:: About this exercise ::
Type the listing below out again exactly. No images.

= = = = = = =

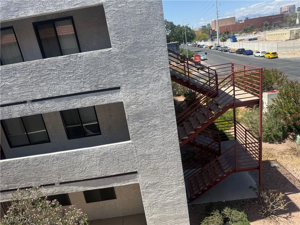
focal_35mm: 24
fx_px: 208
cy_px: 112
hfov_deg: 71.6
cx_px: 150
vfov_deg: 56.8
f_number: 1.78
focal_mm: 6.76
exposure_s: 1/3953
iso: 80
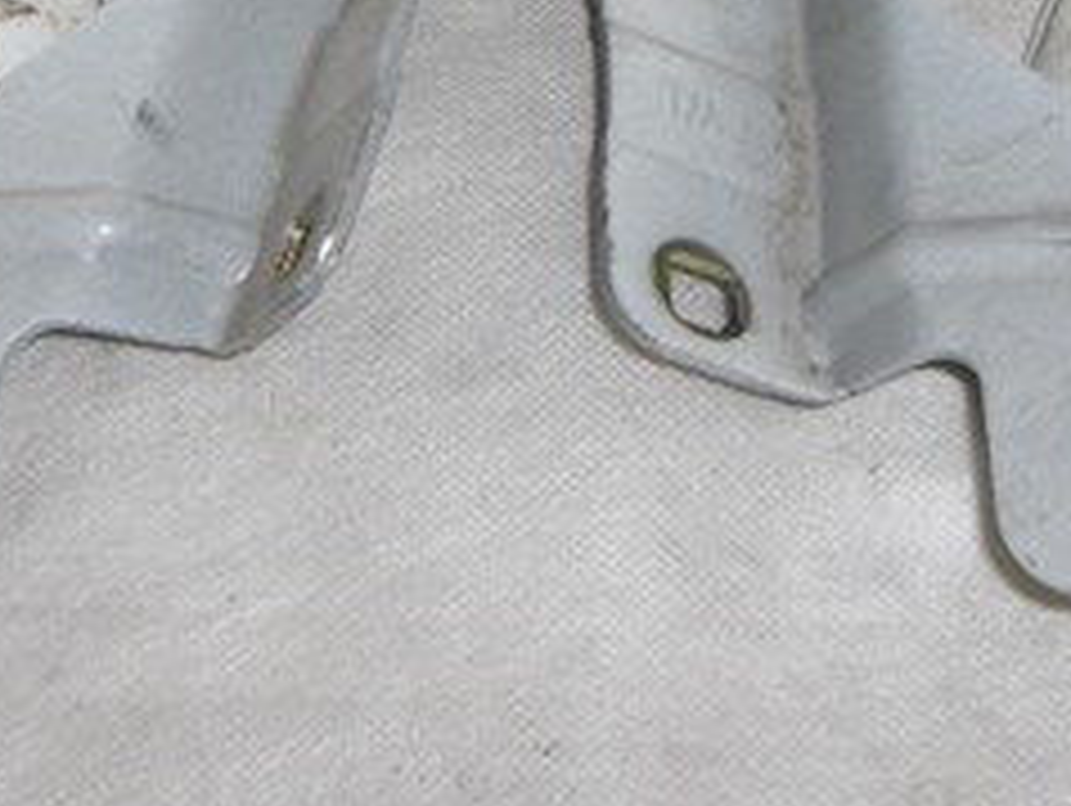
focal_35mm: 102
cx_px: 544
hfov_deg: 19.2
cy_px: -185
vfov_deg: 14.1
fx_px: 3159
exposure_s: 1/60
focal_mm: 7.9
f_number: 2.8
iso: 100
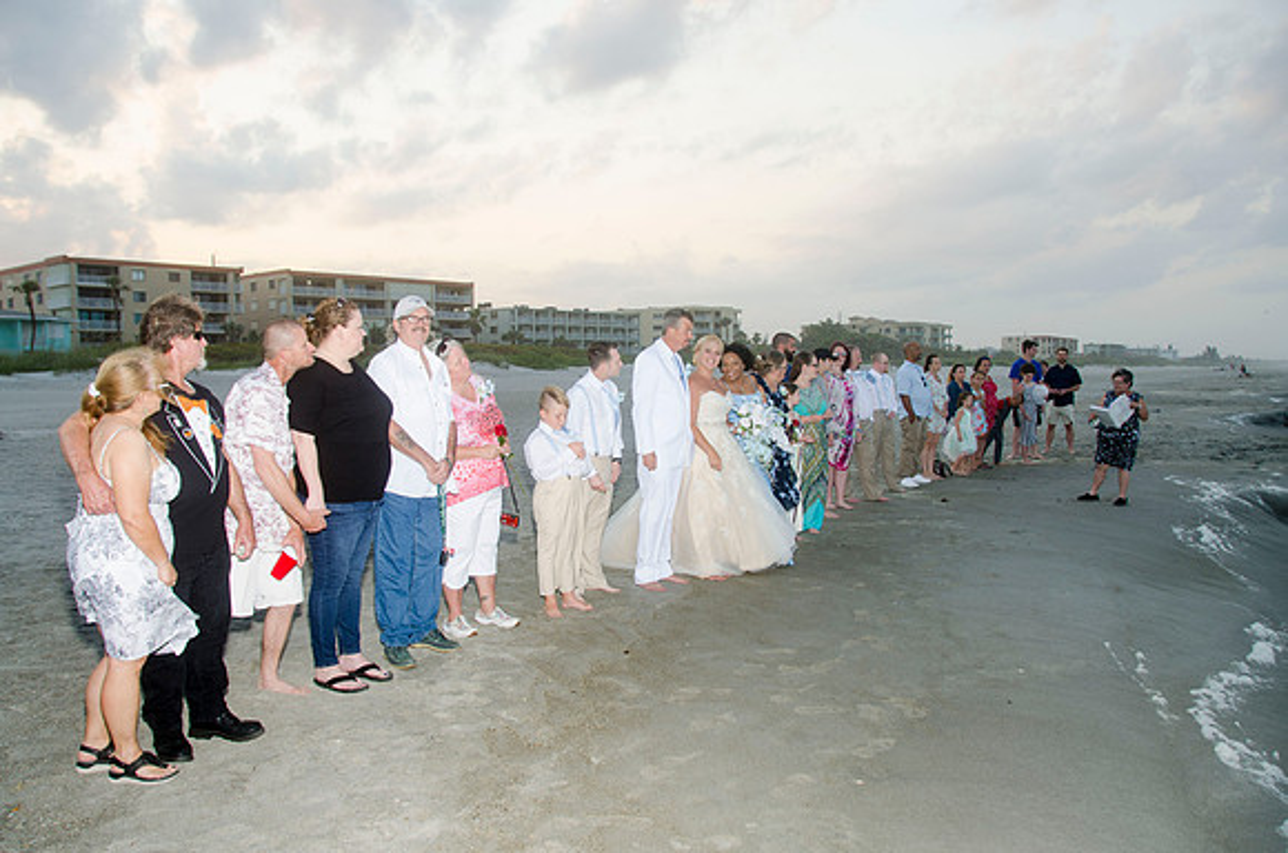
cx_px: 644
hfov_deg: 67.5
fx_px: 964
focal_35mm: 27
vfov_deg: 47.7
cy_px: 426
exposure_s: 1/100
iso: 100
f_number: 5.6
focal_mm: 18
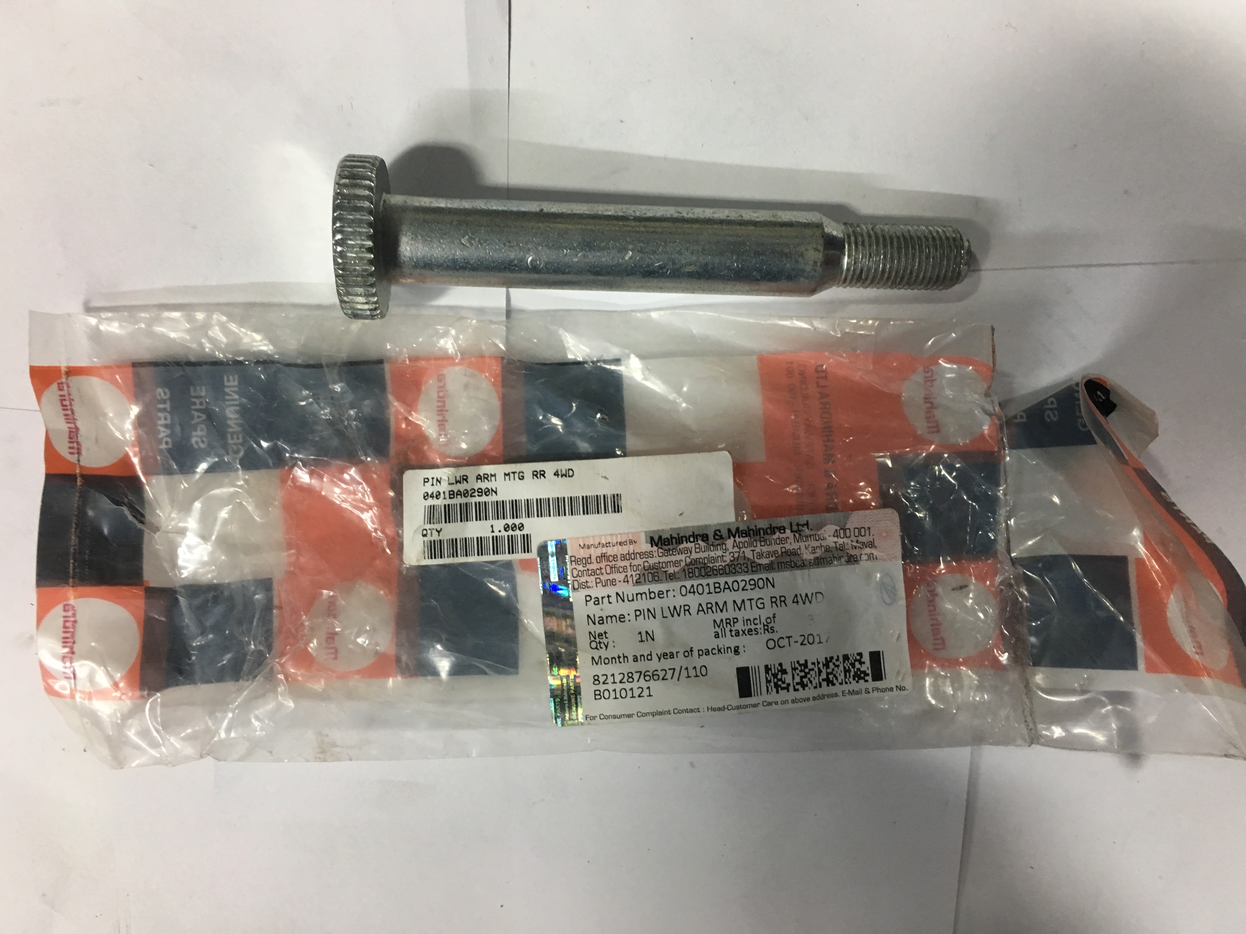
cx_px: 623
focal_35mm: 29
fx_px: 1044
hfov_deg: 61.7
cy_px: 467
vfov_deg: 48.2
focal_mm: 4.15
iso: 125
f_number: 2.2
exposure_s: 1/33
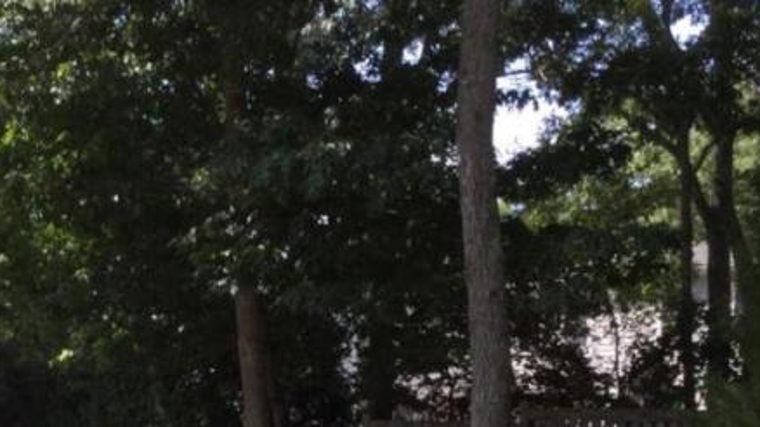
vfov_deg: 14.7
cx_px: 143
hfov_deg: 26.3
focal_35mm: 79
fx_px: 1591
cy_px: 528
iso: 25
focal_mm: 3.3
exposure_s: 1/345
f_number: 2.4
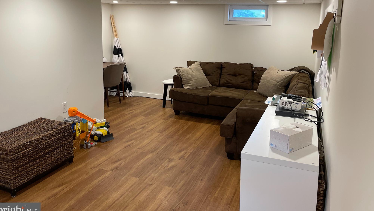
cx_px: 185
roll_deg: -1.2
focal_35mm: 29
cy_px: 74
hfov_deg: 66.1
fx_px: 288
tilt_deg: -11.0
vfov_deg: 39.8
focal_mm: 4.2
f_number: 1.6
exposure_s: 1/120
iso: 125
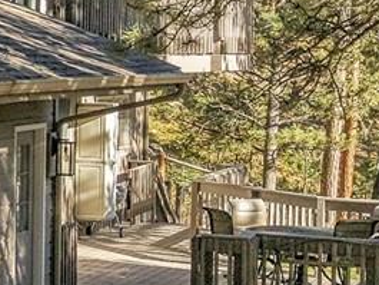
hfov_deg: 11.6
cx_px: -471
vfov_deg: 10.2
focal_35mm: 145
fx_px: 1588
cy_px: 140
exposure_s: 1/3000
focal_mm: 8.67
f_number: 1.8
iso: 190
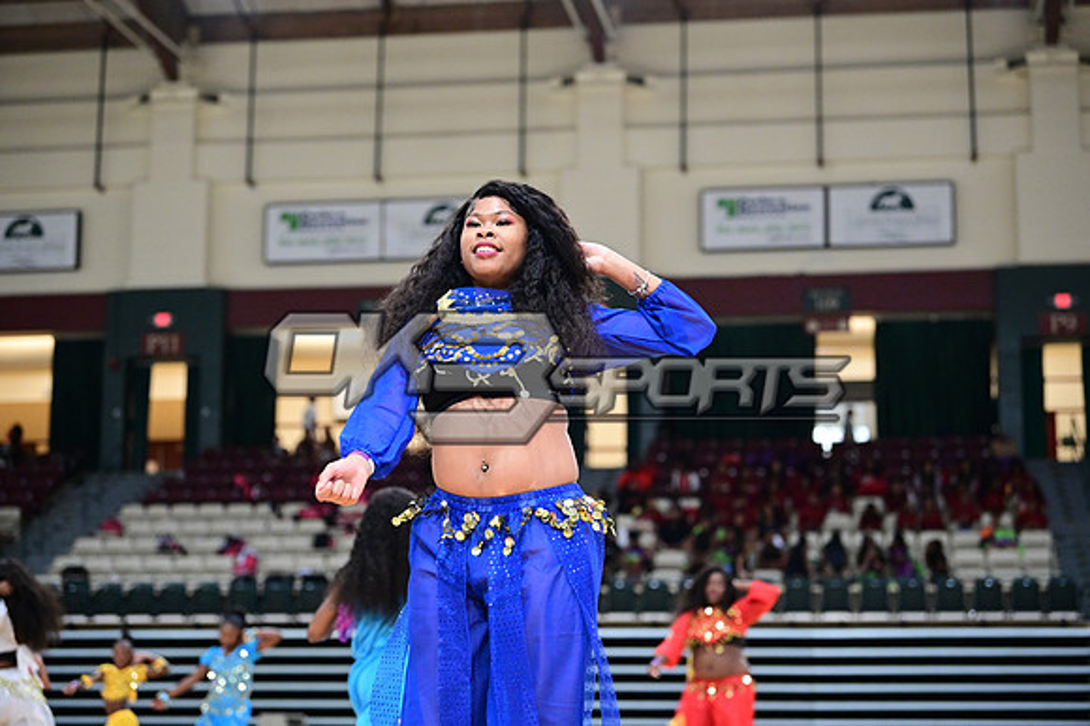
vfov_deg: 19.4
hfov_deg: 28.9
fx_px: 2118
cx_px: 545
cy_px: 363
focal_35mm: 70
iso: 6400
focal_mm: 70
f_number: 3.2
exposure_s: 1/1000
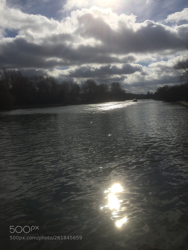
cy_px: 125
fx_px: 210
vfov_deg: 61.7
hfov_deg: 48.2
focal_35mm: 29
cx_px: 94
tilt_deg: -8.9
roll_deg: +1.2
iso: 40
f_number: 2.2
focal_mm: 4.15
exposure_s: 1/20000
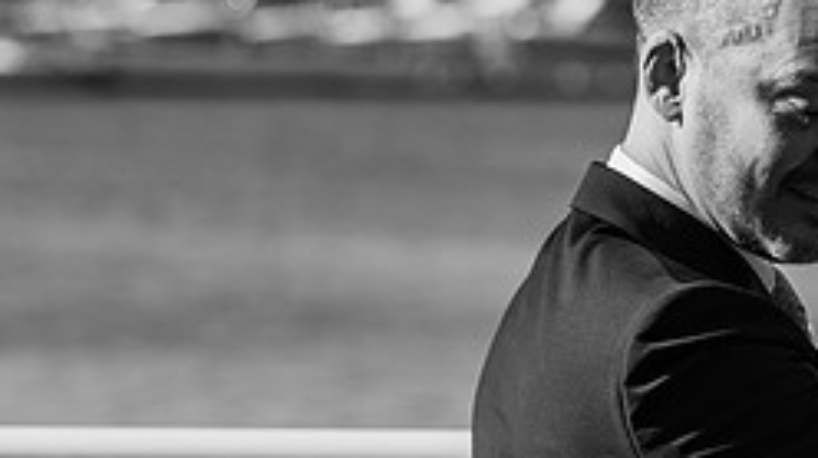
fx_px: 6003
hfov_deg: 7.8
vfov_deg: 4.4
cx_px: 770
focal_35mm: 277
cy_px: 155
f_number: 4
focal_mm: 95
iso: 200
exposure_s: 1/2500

= = = = = = =

:: Task response ::
focal_35mm: 24
fx_px: 208
cy_px: 112
hfov_deg: 71.6
cx_px: 150
vfov_deg: 56.8
f_number: 1.78
focal_mm: 6.76
exposure_s: 1/3953
iso: 80
focal_35mm: 102
cx_px: 544
hfov_deg: 19.2
cy_px: -185
vfov_deg: 14.1
fx_px: 3159
exposure_s: 1/60
focal_mm: 7.9
f_number: 2.8
iso: 100
cx_px: 644
hfov_deg: 67.5
fx_px: 964
focal_35mm: 27
vfov_deg: 47.7
cy_px: 426
exposure_s: 1/100
iso: 100
f_number: 5.6
focal_mm: 18
cx_px: 623
focal_35mm: 29
fx_px: 1044
hfov_deg: 61.7
cy_px: 467
vfov_deg: 48.2
focal_mm: 4.15
iso: 125
f_number: 2.2
exposure_s: 1/33
vfov_deg: 14.7
cx_px: 143
hfov_deg: 26.3
focal_35mm: 79
fx_px: 1591
cy_px: 528
iso: 25
focal_mm: 3.3
exposure_s: 1/345
f_number: 2.4
cx_px: 185
roll_deg: -1.2
focal_35mm: 29
cy_px: 74
hfov_deg: 66.1
fx_px: 288
tilt_deg: -11.0
vfov_deg: 39.8
focal_mm: 4.2
f_number: 1.6
exposure_s: 1/120
iso: 125
hfov_deg: 11.6
cx_px: -471
vfov_deg: 10.2
focal_35mm: 145
fx_px: 1588
cy_px: 140
exposure_s: 1/3000
focal_mm: 8.67
f_number: 1.8
iso: 190
vfov_deg: 19.4
hfov_deg: 28.9
fx_px: 2118
cx_px: 545
cy_px: 363
focal_35mm: 70
iso: 6400
focal_mm: 70
f_number: 3.2
exposure_s: 1/1000
cy_px: 125
fx_px: 210
vfov_deg: 61.7
hfov_deg: 48.2
focal_35mm: 29
cx_px: 94
tilt_deg: -8.9
roll_deg: +1.2
iso: 40
f_number: 2.2
focal_mm: 4.15
exposure_s: 1/20000
fx_px: 6003
hfov_deg: 7.8
vfov_deg: 4.4
cx_px: 770
focal_35mm: 277
cy_px: 155
f_number: 4
focal_mm: 95
iso: 200
exposure_s: 1/2500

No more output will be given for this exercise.